» **Page**:
* * * *
LETHAL WEAPON
Season 1, Episode 1
“Pilot”
AIR DATE: September 21, 2016
GRADE: C-
MURTAUGH: Did you know your house is illegally parked?
RIGGS: Why don’t you write me a parking ticket then?
Welcome to Fox’s Lethal Weapon, the television reboot of the badass buddy cop film series that’s only here because Warner Brothers wasn’t in the mood to produce a Lethal Weapon 5. But while the good news is that the pilot (and, thus far, the series) is accessible and easy to digest, the bad news is that the premiere episode is near-lobotomized, generic cop fare the film series attempted to avoid being.
Clayne Crawford (Sundance TV’s Rectify) plays Martin Riggs, a good ol’ boy from El Paso, Texas who chases bad guys along the border. He’s a former Navy SEAL (though this is mentioned in passing; I had to read the episode summary to ascertain this) with a wife (Floriana Lima) and a baby on the way. But if you’re a Lethal Weapon veteran, you know what’s coming and it isn’t good.
* * * *
» **Source data**:

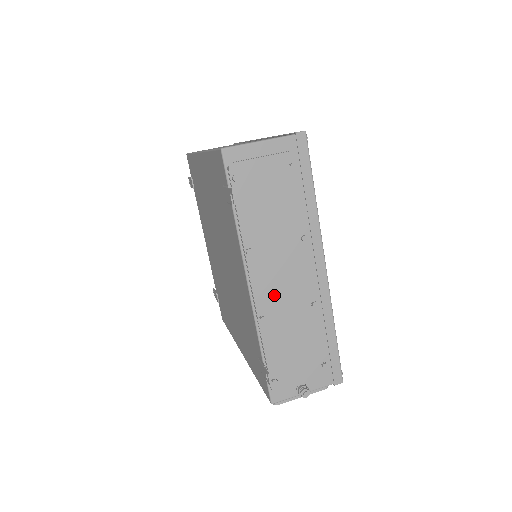
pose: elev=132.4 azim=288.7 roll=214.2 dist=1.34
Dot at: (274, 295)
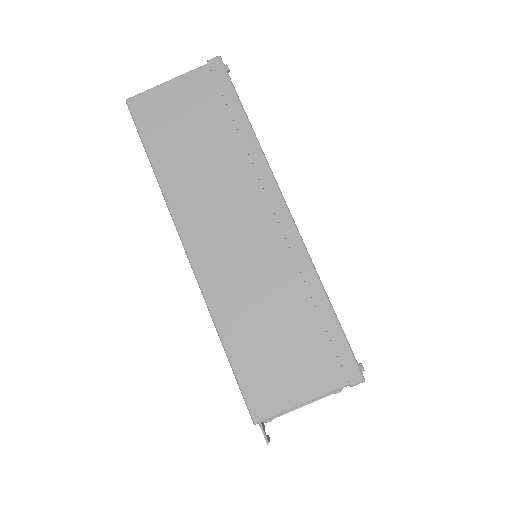
Dot at: occluded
* * * *
» **Requests**:
(A) Please extract from the Lethal Weapon review the passage starting at "Welcome to Fox’s" and ending at "it isn’t good.".
(B) Name every studio or television network mentioned in the Lethal Weapon review.
(C) Carry on the Lethal Weapon review from its last sentence.

» **Final results**:
(A)
Welcome to Fox’s Lethal Weapon, the television reboot of the badass buddy cop film series that’s only here because Warner Brothers wasn’t in the mood to produce a Lethal Weapon 5. But while the good news is that the pilot (and, thus far, the series) is accessible and easy to digest, the bad news is that the premiere episode is near-lobotomized, generic cop fare the film series attempted to avoid being.
Clayne Crawford (Sundance TV’s Rectify) plays Martin Riggs, a good ol’ boy from El Paso, Texas who chases bad guys along the border. He’s a former Navy SEAL (though this is mentioned in passing; I had to read the episode summary to ascertain this) with a wife (Floriana Lima) and a baby on the way. But if you’re a Lethal Weapon veteran, you know what’s coming and it isn’t good.

(B)
Fox
Warner Brothers
Sundance TV

(C)
The untimely death of Miranda Riggs leaves Martin a mess and on the verge of suicide — which is just music to the ears of his new partner, Roger Murtaugh (Damon Wayans). As Murtaugh is up there in age (and is recovering from a recent heart attack), the stress and chaos Riggs has suffered and brings into Murtaugh’s quaint, quiet family life is most unwelcome.
Together, the two cops investigate the apparent suicide of a man in Griffith Park which (SURPRISE!) turns out to be a homicide made to look like a suicide. This leads the duo to some unsavory ex-military characters who run a fairly clandestine heroin operation and who are not above kidnapping the son of the murder victim (Peter Cortes) in order to get their drugs back.
The TV series is brought to us by Matthew Miller (he gave us Chuck, Las Vegas and Human Target) and is loosely based on Shane Black’s initial film story outline. Any semblance of hope that this might have been worth your time is dashed by McG’s brain-dead, dollar-store Michael Bay direction. McG, a better producer than he is a director, started his film career with 2000’s Charlie’s Angels, was a producer for Supernatural and Chuck and was also the brains behind Fox’s Fastlane which died after one season. He directed the pilot. There’s good McG and awful McG. This is the latter.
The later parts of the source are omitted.